地方の衰退が人口減少の実感を伴って語られるようになって久しいところですが、昨年夏からは政府も本腰を入れて対策を考え始めており、今年度からは「地方創生」の様々な事業が展開されていく見通しです。

「地方創生」のキーワードとして「まち・ひと・しごと」が掲げられていますが、主要な文脈では
「観光をメインに据えた地域活性化」
「UIJターンで地方への移住と創業インキュベーション支援」
「高齢者の地方移住」
といった内容にスポットライトが当たりがちで、地方で人が集まる最大の動機付けとなる「しごと」については注目度が低いように感じます。
地方の経済活性化を考えるとき、新産業の開発や企業誘致に加えて、中小企業での雇用開発、特にダイバシティ化と人手不足解消の両方に軸をおいた、隠れた雇用の発見・現出も同時に進めるべきテーマでしょう。

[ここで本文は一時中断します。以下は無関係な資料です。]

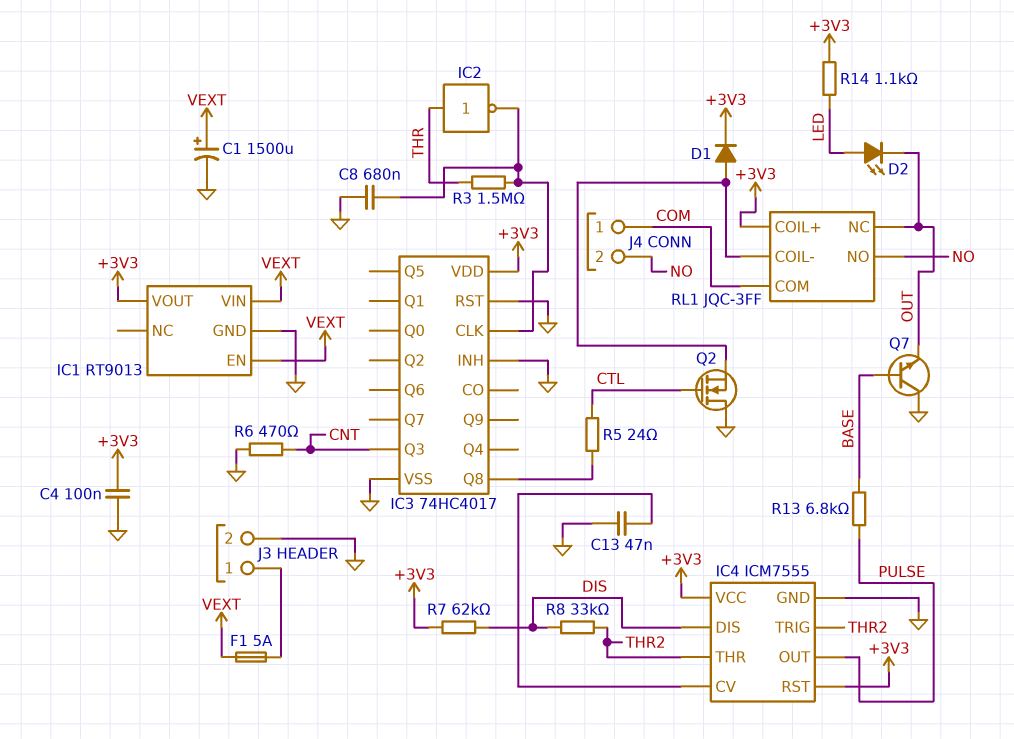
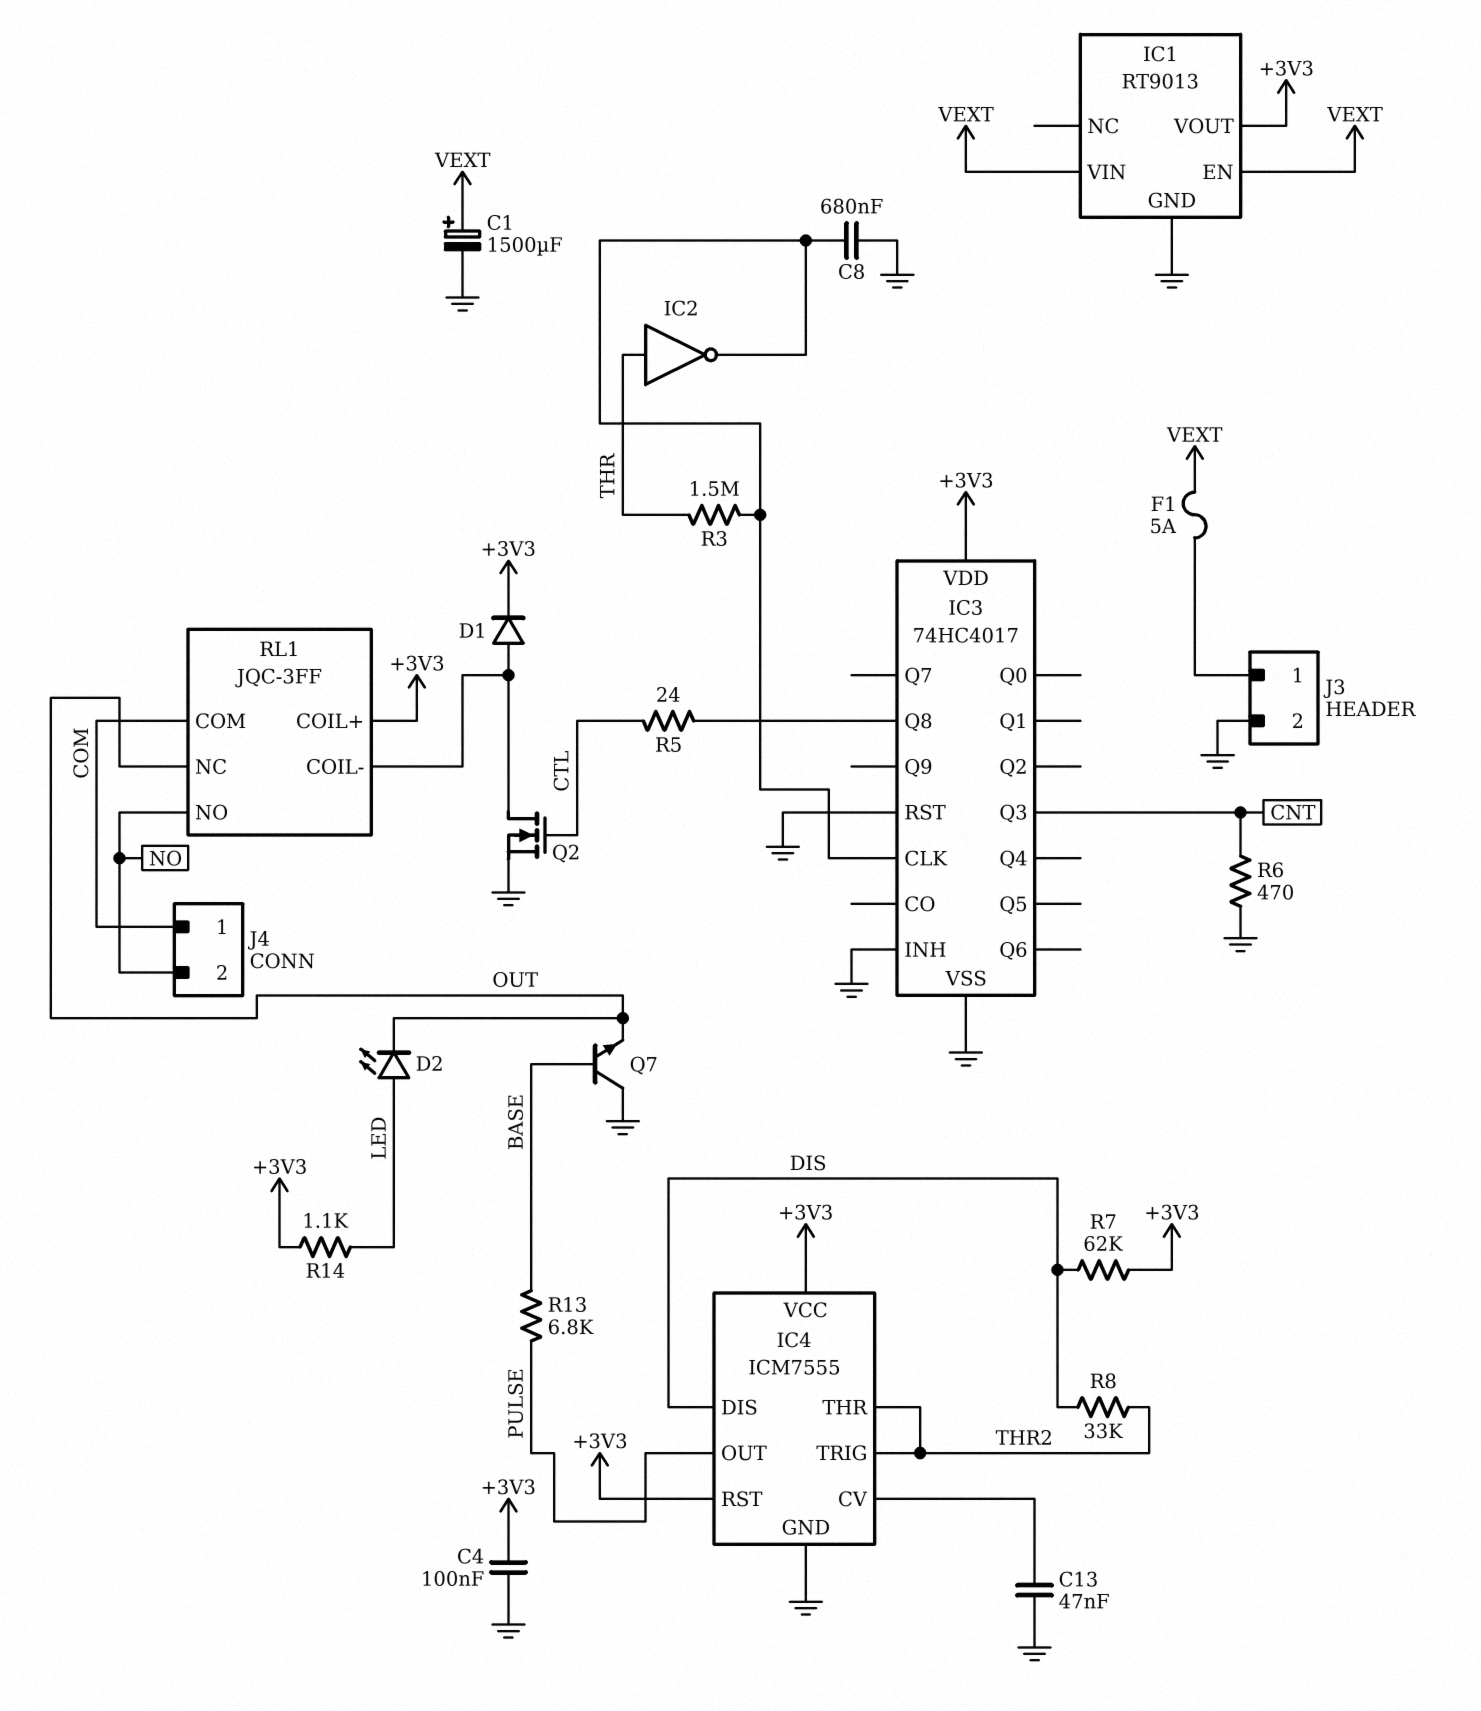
Q2: NMOS (G CTL, D GND, S RL1/COIL-) -> NMOS (G CTL, D RL1/COIL-, S GND)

中小企業の採用が上手くいかない理由の一つに、即戦力となる人を求めすぎる、という点があると思います。
必要とされる人材の条件を定義する際に「あれもこれも」と求めすぎ、結果として応募者のハードルを上げてしまう、あるいは選考のハードルを上げてしまうことになります。余裕のある人材育成期間を設ける事が難しい中小企業からすると、どうしても「今この仕事をスグにできる人」という条件付けになりがちで、さらに一度決めた条件付けはなかなか後から変えることが難しくなります。
しかし、特殊な技術・経験や特定の資格を求められる業務以外では、必ずしも完成品の即戦力でなければ仕事が出来ないわけではないでしょう。多くの求人で要求される「1人分の仕事」は、もっと細切れの業務の寄せ集めです。

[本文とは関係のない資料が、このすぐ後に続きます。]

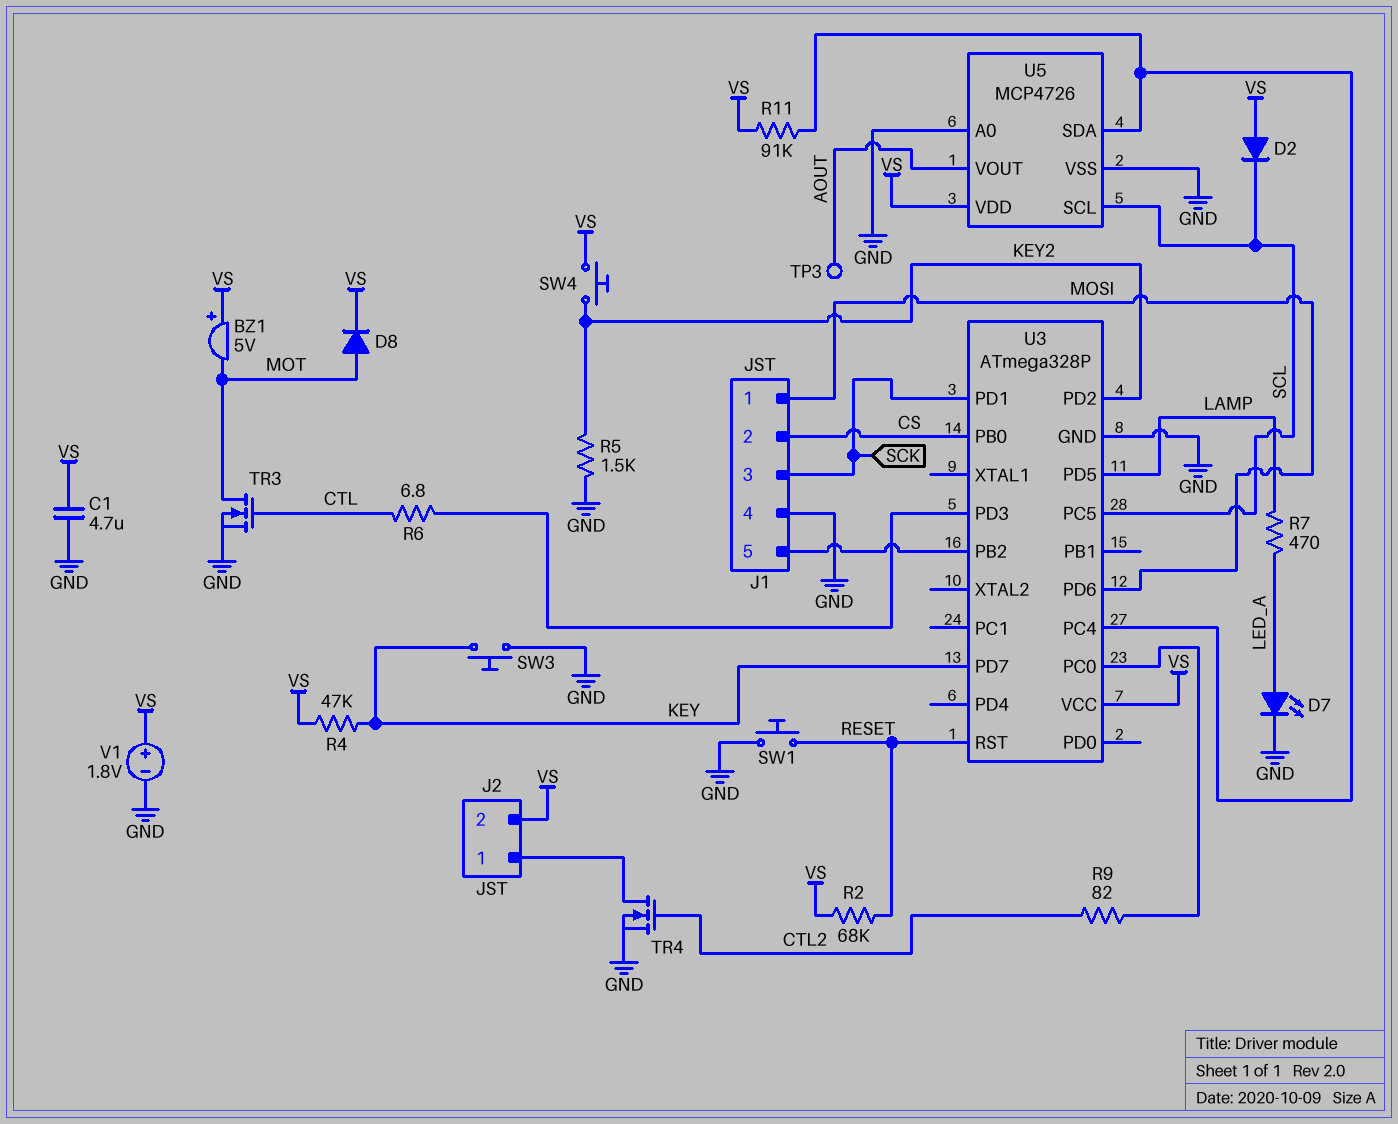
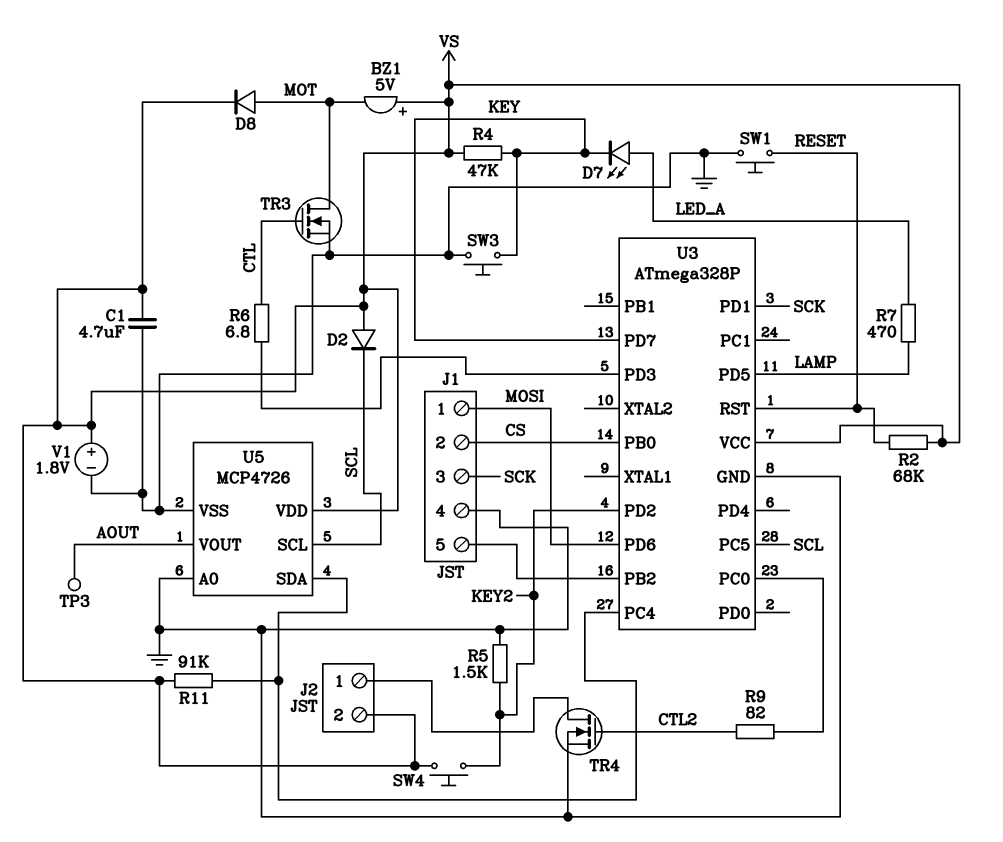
D7: LED (A LED_A, K GND) -> LED (A LED_A, K KEY)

そういった「この人でないと出来ない仕事」を分解し、「誰でも出来る仕事」化していくことが、結果的に採用のハードルを下げ、「未経験でも大丈夫」「パートさんでもOK」「障害者にも任せられる仕事」といった求職者にとっても応募しやすい仕事の『創発』になります。
ただ都市圏から人を連れてくるだけでなく、一方で地方企業の雇用創発力を高める施策にも期待したいところです。

「地方創生」のかけ声が一過性の予算分配に留まるものでなく、広く持続的な地方の雇用創発につながるものとなるよう希望します。また、当社も中小企業の採用力強化に一助となれるようサービスの開発と提供をして参ります。